(TEXT SEGMENT)
Sorting an array of 128bits keys

Jerome_M_Intel · ‎07-19-2010

My master plan is all thwarted... The data I need to sort fits quite nicely in one 64 bits and two 32 bits values. They're all positive and their encoding is such that they can be sorted as if they were one big 128 bits integer. It was all planned from the start so that I could load'em straight to SSE registers, do some easy comparison work and get the sorting done in the blink of an eye. Unfortunately, without the ability to compare unsigned integers values, I end up with this code as my best guess:

[cpp]
    bool isLess(const sDisplayItem &A, const sDisplayItem &B)
    {    /* TODO: there should be a faster way... */
        int ab,ba;
            
        __m128i mX = _mm_set1_epi32( 0x80000000 );        
        __m128i mA = _mm_sub_epi32( _mm_load_si128( (__m128i *)&A), mX); /* make values signed */
        __m128i mB = _mm_sub_epi32( _mm_load_si128( (__m128i *)&B), mX); /* make values signed */
        
        __m128i AB = _mm_cmplt_epi32(mA, mB);    
        __m128i BA = _mm_cmpgt_epi32(mA, mB);    
        
        ab = _mm_movemask_ps(_mm_castsi128_ps(AB));
        ba = _mm_movemask_ps(_mm_castsi128_ps(BA));
        
        return ab>ba;
    }
[/cpp]

Anybody ran into a similar situation before, any trick to share ? Thanks

Jerome_M_Intel · ‎07-19-2010

A simpler version was found, using SSE4. But is this the best way?

[cpp]
	bool isLess(const sDisplayItem &A, const sDisplayItem &B) 
	{	
		int ab,ba;
			
		__m128i mA = _mm_load_si128( (__m128i *)&A);
		__m128i mB = _mm_load_si128( (__m128i *)&B);
		__m128i mC = _mm_min_epu32(mA, mB);
		
		__m128i AB = _mm_cmpeq_epi32(mA, mC);	
		__m128i BA = _mm_cmpeq_epi32(mB, mC);	
		
		ab = _mm_movemask_ps(_mm_castsi128_ps(AB));
		ba = _mm_movemask_ps(_mm_castsi128_ps(BA)); 
		
		return ab>ba;
	}
[/cpp]

(WRITTEN REQUEST)
Reproduce word for word the stretch of the forum thread on sorting 128-bit keys from "Anybody ran into" through "the best way?".

Records for outline labeling
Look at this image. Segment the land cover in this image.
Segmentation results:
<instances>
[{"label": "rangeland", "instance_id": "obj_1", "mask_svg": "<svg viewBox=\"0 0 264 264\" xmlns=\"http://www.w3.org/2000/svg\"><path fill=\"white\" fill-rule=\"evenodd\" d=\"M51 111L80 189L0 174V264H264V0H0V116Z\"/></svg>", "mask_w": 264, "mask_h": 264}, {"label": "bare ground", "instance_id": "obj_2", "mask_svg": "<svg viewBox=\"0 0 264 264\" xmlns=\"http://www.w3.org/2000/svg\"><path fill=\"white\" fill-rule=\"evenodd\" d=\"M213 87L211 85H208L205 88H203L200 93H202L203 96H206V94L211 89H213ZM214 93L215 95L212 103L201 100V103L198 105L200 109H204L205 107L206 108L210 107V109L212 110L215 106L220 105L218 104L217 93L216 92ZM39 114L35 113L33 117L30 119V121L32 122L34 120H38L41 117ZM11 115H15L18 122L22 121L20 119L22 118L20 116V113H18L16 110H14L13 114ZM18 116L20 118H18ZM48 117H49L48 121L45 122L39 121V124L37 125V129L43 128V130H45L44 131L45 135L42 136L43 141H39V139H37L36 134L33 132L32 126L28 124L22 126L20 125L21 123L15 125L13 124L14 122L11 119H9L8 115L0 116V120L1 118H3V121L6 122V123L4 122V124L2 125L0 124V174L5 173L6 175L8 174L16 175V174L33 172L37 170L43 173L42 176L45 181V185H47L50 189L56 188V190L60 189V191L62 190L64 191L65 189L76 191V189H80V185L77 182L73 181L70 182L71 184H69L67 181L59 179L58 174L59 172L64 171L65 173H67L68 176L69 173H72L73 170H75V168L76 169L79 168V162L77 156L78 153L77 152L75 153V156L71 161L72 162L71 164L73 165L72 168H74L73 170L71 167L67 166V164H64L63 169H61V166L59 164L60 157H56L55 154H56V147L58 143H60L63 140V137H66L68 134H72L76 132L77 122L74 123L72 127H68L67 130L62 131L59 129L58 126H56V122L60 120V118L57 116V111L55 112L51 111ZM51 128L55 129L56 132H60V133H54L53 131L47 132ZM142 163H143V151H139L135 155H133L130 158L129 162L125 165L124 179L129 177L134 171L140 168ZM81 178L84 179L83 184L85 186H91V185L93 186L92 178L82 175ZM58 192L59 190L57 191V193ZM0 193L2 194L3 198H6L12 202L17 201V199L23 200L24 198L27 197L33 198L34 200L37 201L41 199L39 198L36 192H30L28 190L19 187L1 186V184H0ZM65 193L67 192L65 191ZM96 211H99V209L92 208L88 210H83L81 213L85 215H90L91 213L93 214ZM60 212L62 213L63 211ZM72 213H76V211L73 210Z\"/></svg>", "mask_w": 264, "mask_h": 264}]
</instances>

(FULL SOLUTION)
Anybody ran into a similar situation before, any trick to share ? Thanks

Jerome_M_Intel · ‎07-19-2010

A simpler version was found, using SSE4. But is this the best way?